艦娘(わたしたち)にしてみれば、妖精にお願いを聞いてもらえるというだけで凄いことなんだから。五十鈴は気を損ねないようにするので精一杯。だから、胸を張りなさい。妖精を友達だって断言できるなんて、間違いなく世界に一人だけの存在よ?」

 

 僕の顔を覗き込むように微笑む五十鈴から目を逸らして、僕はついて来ていた妖精さんに視線を向けた。

 

「いすずいーこというねー」

「りそーのかのじょぞーやも?」

 

「とにもかくにもー」

「かいはどぉんとかまえてればよろし」

 

「ようせいさんにおまかせー!」

「めにものみせてやるぜ?」

 

「……ありがとう。それじゃあ、手筈(てはず)通りよろしくね」

 

「「「らじゃー!!」」」

 

 相変わらず頼もしい妖精さんに笑いかけると、前を歩いていた霞がびくりと肩を震わせた。

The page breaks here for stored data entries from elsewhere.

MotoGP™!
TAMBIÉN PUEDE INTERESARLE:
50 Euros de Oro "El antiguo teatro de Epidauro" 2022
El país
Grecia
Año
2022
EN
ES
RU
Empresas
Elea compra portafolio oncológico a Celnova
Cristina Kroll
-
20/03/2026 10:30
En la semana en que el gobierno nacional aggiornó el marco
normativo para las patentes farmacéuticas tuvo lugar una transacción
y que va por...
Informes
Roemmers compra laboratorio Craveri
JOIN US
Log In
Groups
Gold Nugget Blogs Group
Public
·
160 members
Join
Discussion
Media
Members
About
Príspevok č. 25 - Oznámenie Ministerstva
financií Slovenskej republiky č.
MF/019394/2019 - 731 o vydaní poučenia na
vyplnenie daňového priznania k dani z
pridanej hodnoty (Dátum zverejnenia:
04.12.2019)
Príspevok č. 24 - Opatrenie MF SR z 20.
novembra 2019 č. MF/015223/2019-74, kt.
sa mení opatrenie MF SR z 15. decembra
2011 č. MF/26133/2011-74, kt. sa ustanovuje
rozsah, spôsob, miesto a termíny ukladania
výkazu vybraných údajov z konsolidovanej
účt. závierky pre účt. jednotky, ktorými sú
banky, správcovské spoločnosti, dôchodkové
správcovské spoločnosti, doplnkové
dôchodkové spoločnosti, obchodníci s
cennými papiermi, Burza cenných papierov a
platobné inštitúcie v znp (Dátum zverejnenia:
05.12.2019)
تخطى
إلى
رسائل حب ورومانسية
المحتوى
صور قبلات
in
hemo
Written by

明確には言葉が分からないと言っても、たくさんの妖精さんが同時に声を上げたんだ。慣れてない彼女が驚くのも当然だね、申し訳ない。

 

「ぇっと、ここが講堂になります。手の空いている艦娘は既に集合しておりますので、どうかお言葉を(たまわ)れればと……」

 

「うん。挨拶させてもらうよ。案内ありがとうね、霞」

「……恐縮です」

 

 頭を下げる霞にこちらも会釈して、僕は大勢の艦娘が待つであろう講堂の扉を開いた。